How Savvy Companies Are Using Chinese AI
They integrate it with Western systems to deliver real advantages. by Amit Joshi, Mark J. Greeven, Sophie Liu and Kunjian Li

Summary.
OpenAI’s November 2022 launch of ChatGPT caught Chinese technology companies completely off guard. Overnight, firms like Alibaba, Tencent, and Baidu, once competitive with global players like Google and Microsoft, had become laggards. But nearly three years later, Chinese companies have more than caught up to their U.S. rivals: They have forged a new parallel path with generative AI. DeepSeek, which was founded in 2023, is perhaps the most notable of the Chinese entrants in the AI space.

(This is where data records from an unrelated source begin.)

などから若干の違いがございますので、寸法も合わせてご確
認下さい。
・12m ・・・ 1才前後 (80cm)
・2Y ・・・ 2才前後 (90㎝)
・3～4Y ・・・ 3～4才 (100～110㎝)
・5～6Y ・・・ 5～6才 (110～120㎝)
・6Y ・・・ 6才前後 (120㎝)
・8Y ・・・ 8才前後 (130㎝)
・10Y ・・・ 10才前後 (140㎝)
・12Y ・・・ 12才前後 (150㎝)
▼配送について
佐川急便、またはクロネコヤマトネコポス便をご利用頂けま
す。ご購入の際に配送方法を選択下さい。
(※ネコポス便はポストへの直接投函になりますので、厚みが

In less than a year, and with a fraction of the computing and data resources of U.S. models, DeepSeek-R1 is performing comparably to OpenAI’s GPT-4o and Anthropic’s Claude 3.5 Sonnet. Another startup, 01.AI, has launched the Yi-Lightning model, which rocketed up the leaderboard in terms of price, performance, and accuracy. But what’s emerging in China isn’t a clone of Western systems. It’s a strategically distinct model of gen AI, adapted to thrive under different constraints and to meet different priorities. Firms such as DeepSeek are leveraging foundational advances while engineering distinct AI systems designed for cost-efficiency, rapid deployment, and targeted applications.